While I do not question the laudable objectives and worthy intentions behind the scheme, the question that I pose is why were we not given the opportunity to solve the problem of driving offences psychologically? What do I mean? Allow me to explain.

Loss aversion bias was first introduced by Nobel-prize winning psychologist Daniel Kahneman and Amos Tversky in 1979 as part of the original prospect theory. In essence, it suggests that psychologically, the possibility of a loss is on average twice as powerful a motivator as the possibility of making a gain of equal magnitude. In short, it suggests that people would prefer to avoid a loss to realizing a gain. (See, Accessed on 23 June 2014)

In some European countries such as Italy, penalty points go backwards: You start with 12 points and with each offence committed by a driver points are taken away. The reason for this is that the Italians took into account the fact that loss aversion bias acts as a much more powerful influence on people's behavior. In South Africa we tend to feel, "Yeah! Got another three!" Not so in Italy.

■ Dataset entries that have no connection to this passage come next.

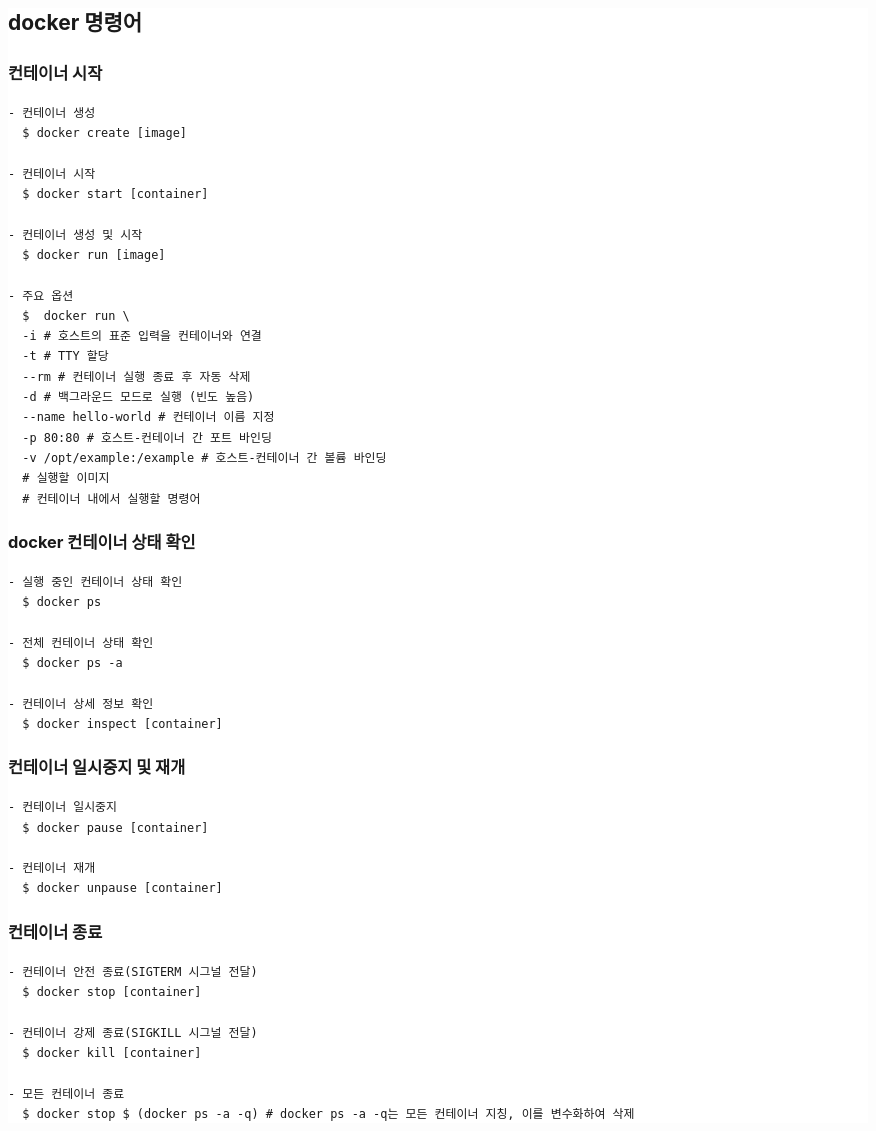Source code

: ## docker 명령어
### 컨테이너 시작
    - 컨테이너 생성
      $ docker create [image]

    - 컨테이너 시작
      $ docker start [container]

    - 컨테이너 생성 및 시작
      $ docker run [image]

    - 주요 옵션
      $  docker run \
      -i # 호스트의 표준 입력을 컨테이너와 연결
      -t # TTY 할당
      --rm # 컨테이너 실행 종료 후 자동 삭제
      -d # 백그라운드 모드로 실행 (빈도 높음)
      --name hello-world # 컨테이너 이름 지정
      -p 80:80 # 호스트-컨테이너 간 포트 바인딩
      -v /opt/example:/example # 호스트-컨테이너 간 볼륨 바인딩
      # 실행할 이미지
      # 컨테이너 내에서 실행할 명령어

### docker 컨테이너 상태 확인
    - 실행 중인 컨테이너 상태 확인
      $ docker ps

    - 전체 컨테이너 상태 확인
      $ docker ps -a
    
    - 컨테이너 상세 정보 확인
      $ docker inspect [container]

### 컨테이너 일시중지 및 재개
    - 컨테이너 일시중지
      $ docker pause [container]

    - 컨테이너 재개
      $ docker unpause [container]

### 컨테이너 종료
    - 컨테이너 안전 종료(SIGTERM 시그널 전달)
      $ docker stop [container]

    - 컨테이너 강제 종료(SIGKILL 시그널 전달)
      $ docker kill [container]

    - 모든 컨테이너 종료
      $ docker stop $ (docker ps -a -q) # docker ps -a -q는 모든 컨테이너 지칭, 이를 변수화하여 삭제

So why have our law makers not done like the Romans and taken into account loss aversion bias when developing the AARTO scheme? I believe the reason for this is that when looking for solutions, our legislature gives too much priority to technical solutions, or what advertising guru Rory Sutherland terms "Newtonian solutions" (see, Accessed on 23 June 2014), and not nearly enough consideration to possible psychological solutions. Legislation is drafted from the perspective that logic is its own answer and mechanistic, technical ideas are prioritised over psychological ideas. The AARTO scheme is just one example of where it may have been apposite for the legislature to consider and adopt the latest findings in psychology and behavioural economics.